Why do they bury  Lawyers 10 feet deep?  because DEEP DOWN their good
people to.

Lawyer Quickies.....

Q - What do you do if you run over a lawyer?
A - Back over him to make sure. Then, make another notch on the steering wheel.

Q - How many lawyers does it take to roof a house?
A - Depends on how thin you slice them.

Q - Why won't sharks attack lawyers?
A - Professional courtesy.

Q - How do you stop a lawyer from drowning?
A - Shoot him before he hits the water.

Q - Have you heard about the lawyers word processor?
A - No matter what font you select, everything comes out in fine print.

Q - How do you know when your divorce is getting ugly?
A - When your lawyer doesn't seem like a bloodsucking leech anymore.

Q - What's the difference between a lawyer and a leech?
A - A leech will let go and drop off when its victim dies.

Q - What's the difference between a baseball player and a lawyer?
A - In baseball, if you're caught stealing, you're out.

Q - How many defense attorneys does it take to change a light bulb?
A - How many can you afford?

Q - What do you call an honest lawyer?
A - An impossibility.

Q - What is black and white and looks good on a Lawyer?
A - A Doberman

Q - What do you get when you cross a lawyer with another lawyer?
A - Nothing.

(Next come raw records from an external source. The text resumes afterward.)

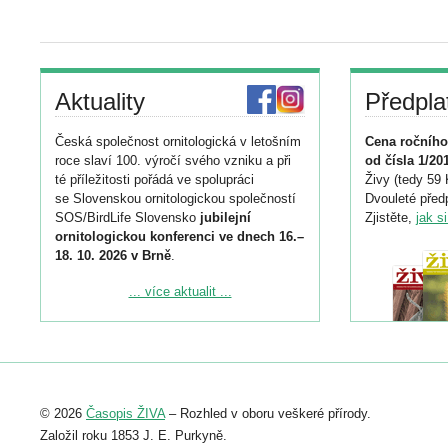
Aktuality
Předpla
Česká společnost ornitologická v letošním
Cena ročního
roce slaví 100. výročí svého vzniku a při
od čísla 1/20
té příležitosti pořádá ve spolupráci
Živy (tedy 59 
se Slovenskou ornitologickou společností
Dvouleté předp
SOS/BirdLife Slovensko
jubilejní
Zjistěte,
jak s
ornitologickou konferenci ve dnech 16.–
18. 10. 2026 v Brně
.
Podrobnější informace ke konferenci
... více aktualit ...
naleznete zde:
https://www.birdlife.cz/konference-2026/
Registrovat se můžete do 6. září.
Upozorňujeme, že termín pro odeslání
© 2026
Časopis ŽIVA
– Rozhled v oboru veškeré přírody.
abstraktu přihlášené přednášky nebo
posteru je už 30. června.
Založil roku 1853 J. E. Purkyně.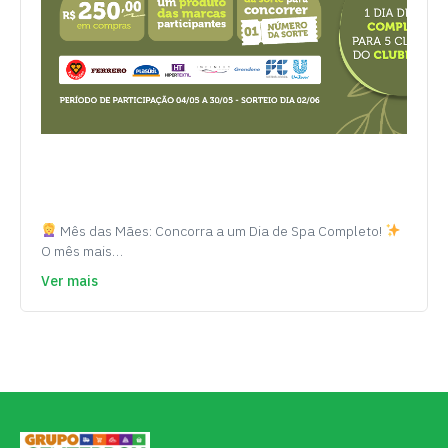
Mês das Mães: Concorra a um Dia de Spa Completo!
O mês mais…
Ver mais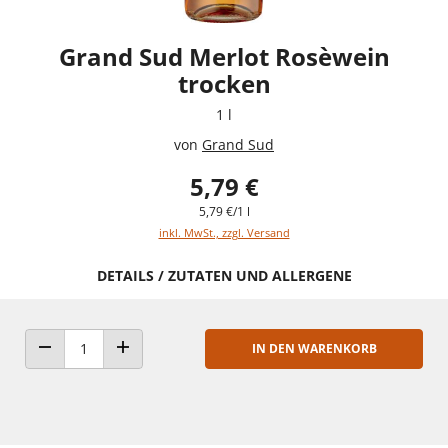
Grand Sud Merlot Rosèwein
trocken
1 l
von
Grand Sud
5,79 €
5,79 €/1 l
inkl. MwSt., zzgl. Versand
DETAILS / ZUTATEN UND ALLERGENE
IN DEN WARENKORB
ANZAHL VERRINGERN
ANZAHL ERHÖHEN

There are some things that not even nature can permit.

Q - Hear about the terrorist that hijacked a 747 full of lawyers?
A - He threatened to release one every hour if his demands weren't met.

Q - What happened to the lawyer who was thrown out of a saloon?
A - He was disbarred.

Q - Did you hear that the Post Office had to recall its series of stamps depicting famous lawyers.
A - People were confused about which side to spit on.

Old man: And what do you do, sir?
Lawyer: I'm a criminal lawyer.
Old man: Aren't they all!

Talk is Cheap - until you hire a lawyer.